As I have mentioned, these cards were low quality and mass produced. The reverse one is a mistake, but they printed a lot of them, so there’s no real added value. You’ll notice that the photo color quality is vastly different on the two cards as well. That’s common for this series. You can have the same card with a rainbow of different looks.
Strip cards got their name because they literally came in strips, so a kid collecting them wasn’t just getting a Wilbur Cooper card, he was also getting other players in the same strip. A large majority of those strips were cut back then, and with most of them being done by kids, the quality of the cuts were very poor. Many of the cards had dotted lines for a cutting guide, but that rarely worked out well. I personally have a few strip cards I bought cheap, where the cut went into the corner of the picture, and others that have huge borders around the card.
Cooper at the time was in his ninth season in 1920. He had back-to-back 19 win season in 1918-19, two years that were shortened slightly due to the war. He would break the 20-win barrier for the first time in 1920, while setting a career high with 24 wins and 327 innings pitched (he pitched exactly 327 innings in 1921 as well). Those stats likely made him a popular player to collect during that era.
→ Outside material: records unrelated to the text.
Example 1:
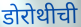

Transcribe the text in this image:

डोरोथीची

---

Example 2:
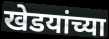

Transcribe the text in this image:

खेडयांच्या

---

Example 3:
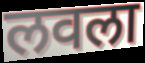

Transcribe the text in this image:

लवला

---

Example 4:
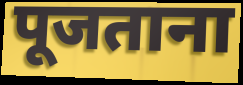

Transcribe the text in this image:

पूजताना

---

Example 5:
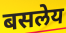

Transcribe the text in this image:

बसलेय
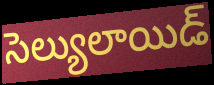
సెల్యులాయిడ్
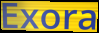
Exora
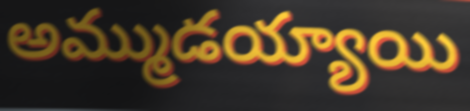
అమ్ముడయ్యాయి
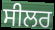
ਸੀਲਰ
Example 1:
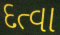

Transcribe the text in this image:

દત્વા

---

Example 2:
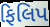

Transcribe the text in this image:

ફિલિપ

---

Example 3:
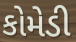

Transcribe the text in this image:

કોમેડી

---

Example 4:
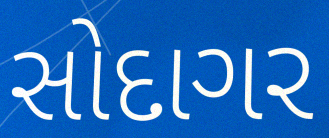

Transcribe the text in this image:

સોદાગર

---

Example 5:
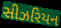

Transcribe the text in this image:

સીઝરિયન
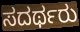
ಸದರ್ಥರು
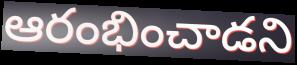
ఆరంభించాడని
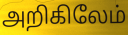
அறிகிலேம்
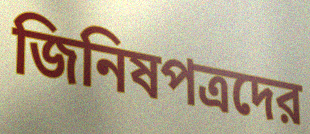
জিনিষপত্রদের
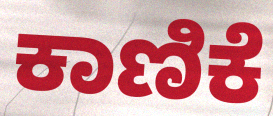
ಕಾಣಿಕೆ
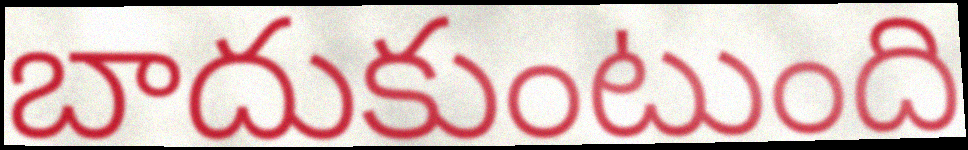
బాదుకుంటుంది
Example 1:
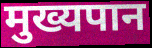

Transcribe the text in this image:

मुख्यपान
Cooper is a player of interest now because he holds the Pirates all-time record with 202 wins. After his 24 wins in 1920, he was sixth all-time on the Pirates list, trailing leader Sam Leever by 74 wins. He was also behind Deacon Phillippe (168) and teammate Babe Adams (148) by a wide margin. However, he moved up that win list quickly in 1921, passing a pair of teammates from the 1800’s. James “Pud” Galvin had 126 wins, three behind Ed “Cannonball” Morris.